--- RECORDS FOR THE EXERCISE Enclosed Below ---

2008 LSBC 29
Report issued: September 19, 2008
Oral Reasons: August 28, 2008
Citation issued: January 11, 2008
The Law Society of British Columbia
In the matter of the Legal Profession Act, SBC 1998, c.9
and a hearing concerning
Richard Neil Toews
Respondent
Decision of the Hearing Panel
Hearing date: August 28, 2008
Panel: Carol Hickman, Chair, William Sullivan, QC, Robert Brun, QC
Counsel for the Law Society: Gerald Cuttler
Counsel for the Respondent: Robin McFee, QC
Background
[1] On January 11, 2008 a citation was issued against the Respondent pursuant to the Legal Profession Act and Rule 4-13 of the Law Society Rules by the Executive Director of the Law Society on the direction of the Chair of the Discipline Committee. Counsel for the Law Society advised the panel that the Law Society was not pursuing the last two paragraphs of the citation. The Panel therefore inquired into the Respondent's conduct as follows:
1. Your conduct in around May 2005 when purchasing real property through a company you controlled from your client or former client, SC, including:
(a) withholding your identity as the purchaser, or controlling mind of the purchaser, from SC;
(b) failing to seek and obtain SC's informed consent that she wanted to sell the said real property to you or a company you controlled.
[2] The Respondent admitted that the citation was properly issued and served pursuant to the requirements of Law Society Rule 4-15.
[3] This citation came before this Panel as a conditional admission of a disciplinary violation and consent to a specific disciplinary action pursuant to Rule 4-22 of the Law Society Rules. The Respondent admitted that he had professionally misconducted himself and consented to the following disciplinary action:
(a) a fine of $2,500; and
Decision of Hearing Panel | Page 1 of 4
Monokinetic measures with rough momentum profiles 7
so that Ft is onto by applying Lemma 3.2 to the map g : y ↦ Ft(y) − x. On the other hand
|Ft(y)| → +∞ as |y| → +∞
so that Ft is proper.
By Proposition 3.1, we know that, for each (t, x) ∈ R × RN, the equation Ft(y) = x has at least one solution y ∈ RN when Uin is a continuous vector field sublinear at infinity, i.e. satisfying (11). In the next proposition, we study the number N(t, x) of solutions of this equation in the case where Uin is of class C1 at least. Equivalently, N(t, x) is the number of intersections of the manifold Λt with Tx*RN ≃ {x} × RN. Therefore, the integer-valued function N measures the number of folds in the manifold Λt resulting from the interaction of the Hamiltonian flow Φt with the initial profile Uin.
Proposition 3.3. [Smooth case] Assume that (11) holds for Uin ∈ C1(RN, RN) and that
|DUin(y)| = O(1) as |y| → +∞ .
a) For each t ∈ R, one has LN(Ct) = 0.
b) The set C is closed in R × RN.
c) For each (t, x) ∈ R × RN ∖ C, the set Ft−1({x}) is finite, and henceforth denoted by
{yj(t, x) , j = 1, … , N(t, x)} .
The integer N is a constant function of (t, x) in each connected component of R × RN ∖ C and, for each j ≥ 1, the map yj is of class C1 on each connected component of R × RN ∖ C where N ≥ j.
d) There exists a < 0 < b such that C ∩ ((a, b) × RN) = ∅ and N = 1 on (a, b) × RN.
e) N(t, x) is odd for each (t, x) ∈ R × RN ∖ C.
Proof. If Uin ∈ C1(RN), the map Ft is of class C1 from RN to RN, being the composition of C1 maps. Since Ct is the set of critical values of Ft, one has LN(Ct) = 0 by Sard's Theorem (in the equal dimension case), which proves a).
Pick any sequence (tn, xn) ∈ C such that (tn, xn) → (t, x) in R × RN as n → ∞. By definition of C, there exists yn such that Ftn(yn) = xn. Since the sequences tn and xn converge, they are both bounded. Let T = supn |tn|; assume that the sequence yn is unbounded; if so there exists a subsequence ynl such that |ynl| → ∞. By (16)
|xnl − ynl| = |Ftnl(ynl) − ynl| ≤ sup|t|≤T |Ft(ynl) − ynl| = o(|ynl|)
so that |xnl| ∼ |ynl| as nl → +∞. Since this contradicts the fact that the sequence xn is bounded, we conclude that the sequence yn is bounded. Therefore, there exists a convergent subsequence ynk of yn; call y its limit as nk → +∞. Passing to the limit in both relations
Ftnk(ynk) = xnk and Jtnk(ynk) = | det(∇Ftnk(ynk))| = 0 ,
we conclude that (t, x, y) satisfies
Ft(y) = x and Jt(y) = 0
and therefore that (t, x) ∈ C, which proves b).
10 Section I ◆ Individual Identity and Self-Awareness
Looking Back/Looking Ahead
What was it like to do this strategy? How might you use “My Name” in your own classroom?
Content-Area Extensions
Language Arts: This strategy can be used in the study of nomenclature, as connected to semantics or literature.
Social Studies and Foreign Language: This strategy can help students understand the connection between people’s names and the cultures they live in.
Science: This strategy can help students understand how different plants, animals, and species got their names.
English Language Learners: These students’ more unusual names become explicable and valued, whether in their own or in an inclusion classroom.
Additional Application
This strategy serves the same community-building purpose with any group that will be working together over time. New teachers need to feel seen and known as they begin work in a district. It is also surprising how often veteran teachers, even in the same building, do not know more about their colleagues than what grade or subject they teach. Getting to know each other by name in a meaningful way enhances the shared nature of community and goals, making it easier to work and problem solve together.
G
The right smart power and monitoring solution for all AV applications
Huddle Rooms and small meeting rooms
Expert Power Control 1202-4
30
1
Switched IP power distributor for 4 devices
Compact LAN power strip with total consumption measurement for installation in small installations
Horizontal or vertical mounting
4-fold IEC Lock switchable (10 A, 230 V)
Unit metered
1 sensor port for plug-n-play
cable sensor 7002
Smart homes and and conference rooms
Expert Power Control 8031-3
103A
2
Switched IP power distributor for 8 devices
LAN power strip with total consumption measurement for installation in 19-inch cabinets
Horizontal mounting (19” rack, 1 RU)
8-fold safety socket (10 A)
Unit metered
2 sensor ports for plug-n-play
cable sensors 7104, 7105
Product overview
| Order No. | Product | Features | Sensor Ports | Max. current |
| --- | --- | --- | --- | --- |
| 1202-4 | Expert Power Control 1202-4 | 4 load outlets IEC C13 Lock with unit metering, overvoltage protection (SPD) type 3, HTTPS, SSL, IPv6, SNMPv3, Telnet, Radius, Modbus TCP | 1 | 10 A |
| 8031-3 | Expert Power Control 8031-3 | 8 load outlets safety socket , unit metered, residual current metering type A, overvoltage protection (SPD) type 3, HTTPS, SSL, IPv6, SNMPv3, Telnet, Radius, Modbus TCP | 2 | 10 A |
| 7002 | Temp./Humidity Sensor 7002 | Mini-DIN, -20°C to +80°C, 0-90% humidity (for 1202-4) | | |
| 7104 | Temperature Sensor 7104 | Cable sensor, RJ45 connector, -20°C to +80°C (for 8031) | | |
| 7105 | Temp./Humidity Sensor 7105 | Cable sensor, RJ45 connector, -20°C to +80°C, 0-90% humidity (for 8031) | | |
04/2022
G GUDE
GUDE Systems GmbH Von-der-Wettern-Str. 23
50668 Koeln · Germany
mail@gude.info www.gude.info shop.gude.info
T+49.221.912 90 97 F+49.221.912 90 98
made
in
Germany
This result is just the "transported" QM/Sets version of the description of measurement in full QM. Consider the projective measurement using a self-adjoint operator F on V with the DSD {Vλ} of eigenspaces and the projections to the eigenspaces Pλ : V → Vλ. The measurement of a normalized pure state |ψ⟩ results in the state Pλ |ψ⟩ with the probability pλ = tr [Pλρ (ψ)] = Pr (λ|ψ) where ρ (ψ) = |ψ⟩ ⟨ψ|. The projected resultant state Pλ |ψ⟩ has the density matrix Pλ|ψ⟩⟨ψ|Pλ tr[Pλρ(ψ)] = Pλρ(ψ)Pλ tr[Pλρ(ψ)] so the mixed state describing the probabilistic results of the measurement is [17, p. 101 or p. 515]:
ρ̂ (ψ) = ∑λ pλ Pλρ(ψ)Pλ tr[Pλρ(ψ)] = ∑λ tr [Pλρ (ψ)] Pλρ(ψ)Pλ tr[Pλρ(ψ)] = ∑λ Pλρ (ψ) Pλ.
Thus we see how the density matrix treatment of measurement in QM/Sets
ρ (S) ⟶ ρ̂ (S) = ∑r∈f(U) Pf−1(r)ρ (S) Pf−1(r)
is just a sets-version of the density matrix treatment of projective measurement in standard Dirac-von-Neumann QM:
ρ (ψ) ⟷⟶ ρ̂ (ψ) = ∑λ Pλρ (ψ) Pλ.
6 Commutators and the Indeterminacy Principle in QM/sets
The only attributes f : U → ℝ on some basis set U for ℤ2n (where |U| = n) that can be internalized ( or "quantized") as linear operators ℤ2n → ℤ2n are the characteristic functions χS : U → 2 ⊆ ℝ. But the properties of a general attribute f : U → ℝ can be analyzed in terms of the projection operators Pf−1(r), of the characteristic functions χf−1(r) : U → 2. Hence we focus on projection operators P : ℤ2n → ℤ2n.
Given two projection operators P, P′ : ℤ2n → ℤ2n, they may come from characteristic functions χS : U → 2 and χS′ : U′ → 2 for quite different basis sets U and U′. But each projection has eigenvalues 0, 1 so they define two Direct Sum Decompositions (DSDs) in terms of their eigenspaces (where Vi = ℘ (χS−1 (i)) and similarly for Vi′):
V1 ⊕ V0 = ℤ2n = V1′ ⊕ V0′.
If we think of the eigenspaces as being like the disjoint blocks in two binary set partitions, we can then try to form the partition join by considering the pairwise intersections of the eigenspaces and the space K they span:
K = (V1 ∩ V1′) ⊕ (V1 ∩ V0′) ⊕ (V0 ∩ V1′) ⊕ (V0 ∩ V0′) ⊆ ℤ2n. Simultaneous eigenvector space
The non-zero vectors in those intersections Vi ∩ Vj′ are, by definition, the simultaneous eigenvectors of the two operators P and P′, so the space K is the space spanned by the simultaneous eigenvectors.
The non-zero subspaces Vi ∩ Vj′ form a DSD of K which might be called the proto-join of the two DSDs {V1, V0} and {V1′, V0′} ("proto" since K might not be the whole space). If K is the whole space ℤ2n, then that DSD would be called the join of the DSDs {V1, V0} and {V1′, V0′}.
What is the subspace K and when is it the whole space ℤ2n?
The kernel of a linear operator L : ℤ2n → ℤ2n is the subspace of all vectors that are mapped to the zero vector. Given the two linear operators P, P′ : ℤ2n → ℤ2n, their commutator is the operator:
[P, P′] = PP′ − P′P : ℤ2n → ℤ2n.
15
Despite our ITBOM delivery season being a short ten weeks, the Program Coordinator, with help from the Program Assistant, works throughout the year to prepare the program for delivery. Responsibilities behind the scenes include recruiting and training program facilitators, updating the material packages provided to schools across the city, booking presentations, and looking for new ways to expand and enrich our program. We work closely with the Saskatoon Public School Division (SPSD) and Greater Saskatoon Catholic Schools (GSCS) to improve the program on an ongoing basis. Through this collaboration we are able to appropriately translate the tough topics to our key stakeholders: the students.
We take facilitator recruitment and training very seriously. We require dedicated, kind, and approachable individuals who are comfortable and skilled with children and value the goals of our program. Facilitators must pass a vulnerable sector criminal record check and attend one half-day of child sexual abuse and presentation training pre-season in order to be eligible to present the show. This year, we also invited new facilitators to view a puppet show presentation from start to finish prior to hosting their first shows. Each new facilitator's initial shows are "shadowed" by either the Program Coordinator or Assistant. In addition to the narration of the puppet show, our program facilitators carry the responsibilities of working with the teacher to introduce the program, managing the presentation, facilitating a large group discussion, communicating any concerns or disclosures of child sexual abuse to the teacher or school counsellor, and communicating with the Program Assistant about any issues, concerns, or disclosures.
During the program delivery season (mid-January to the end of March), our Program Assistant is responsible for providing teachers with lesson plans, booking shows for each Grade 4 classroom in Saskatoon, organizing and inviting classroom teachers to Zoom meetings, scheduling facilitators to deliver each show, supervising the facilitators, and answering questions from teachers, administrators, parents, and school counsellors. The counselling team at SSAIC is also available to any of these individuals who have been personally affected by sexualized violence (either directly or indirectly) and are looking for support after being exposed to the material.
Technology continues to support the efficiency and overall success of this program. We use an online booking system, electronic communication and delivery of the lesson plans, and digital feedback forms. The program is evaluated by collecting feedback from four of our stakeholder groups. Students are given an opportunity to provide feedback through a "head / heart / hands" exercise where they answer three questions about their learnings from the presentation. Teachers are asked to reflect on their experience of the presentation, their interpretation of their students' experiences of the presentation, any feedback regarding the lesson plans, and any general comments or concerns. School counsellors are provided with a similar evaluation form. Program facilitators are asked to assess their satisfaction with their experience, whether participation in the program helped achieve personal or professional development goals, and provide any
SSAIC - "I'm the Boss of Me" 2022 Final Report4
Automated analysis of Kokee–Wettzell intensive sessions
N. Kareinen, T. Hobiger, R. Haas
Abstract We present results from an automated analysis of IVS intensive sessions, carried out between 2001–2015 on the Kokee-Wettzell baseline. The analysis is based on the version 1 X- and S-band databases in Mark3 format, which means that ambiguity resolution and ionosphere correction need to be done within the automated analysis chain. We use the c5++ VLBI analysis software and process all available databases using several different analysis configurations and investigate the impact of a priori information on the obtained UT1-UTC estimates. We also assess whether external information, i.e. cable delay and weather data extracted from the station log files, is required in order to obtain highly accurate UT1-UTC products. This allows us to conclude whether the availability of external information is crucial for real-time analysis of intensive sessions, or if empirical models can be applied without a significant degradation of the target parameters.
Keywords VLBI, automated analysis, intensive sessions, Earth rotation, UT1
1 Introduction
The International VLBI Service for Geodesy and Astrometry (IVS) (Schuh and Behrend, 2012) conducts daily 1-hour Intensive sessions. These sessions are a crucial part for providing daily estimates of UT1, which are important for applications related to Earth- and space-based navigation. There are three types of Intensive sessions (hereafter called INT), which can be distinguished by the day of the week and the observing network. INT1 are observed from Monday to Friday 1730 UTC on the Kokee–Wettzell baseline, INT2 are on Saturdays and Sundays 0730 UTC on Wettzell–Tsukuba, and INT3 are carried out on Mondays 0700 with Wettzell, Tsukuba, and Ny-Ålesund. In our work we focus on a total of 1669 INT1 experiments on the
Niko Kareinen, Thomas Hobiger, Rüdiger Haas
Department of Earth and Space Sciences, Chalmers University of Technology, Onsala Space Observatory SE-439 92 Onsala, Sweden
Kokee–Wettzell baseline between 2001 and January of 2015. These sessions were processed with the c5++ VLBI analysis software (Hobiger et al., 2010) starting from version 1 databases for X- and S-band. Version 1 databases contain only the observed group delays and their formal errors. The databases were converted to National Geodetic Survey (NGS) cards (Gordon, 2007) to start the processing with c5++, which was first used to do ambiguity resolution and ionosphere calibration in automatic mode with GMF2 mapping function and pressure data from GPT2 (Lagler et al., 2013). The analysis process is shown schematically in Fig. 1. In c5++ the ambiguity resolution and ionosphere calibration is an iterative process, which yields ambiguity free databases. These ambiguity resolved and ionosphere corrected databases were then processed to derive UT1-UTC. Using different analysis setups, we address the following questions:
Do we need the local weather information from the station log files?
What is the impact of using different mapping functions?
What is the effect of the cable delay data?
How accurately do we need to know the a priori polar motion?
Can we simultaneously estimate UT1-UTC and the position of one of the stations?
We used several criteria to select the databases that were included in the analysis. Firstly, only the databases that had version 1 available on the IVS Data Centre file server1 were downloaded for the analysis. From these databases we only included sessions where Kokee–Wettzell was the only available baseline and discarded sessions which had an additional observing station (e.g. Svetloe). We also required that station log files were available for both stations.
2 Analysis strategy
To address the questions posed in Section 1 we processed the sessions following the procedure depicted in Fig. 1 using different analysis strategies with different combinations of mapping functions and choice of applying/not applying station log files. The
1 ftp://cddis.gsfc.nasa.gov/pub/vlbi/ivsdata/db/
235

--- End of Enclosed RECORDS FOR THE EXERCISE ---

**WHAT TO WORK ON:** Only a number is expected here: the count of lines in the records above that include the word "current".

**EXERCISE ANSWER:** 2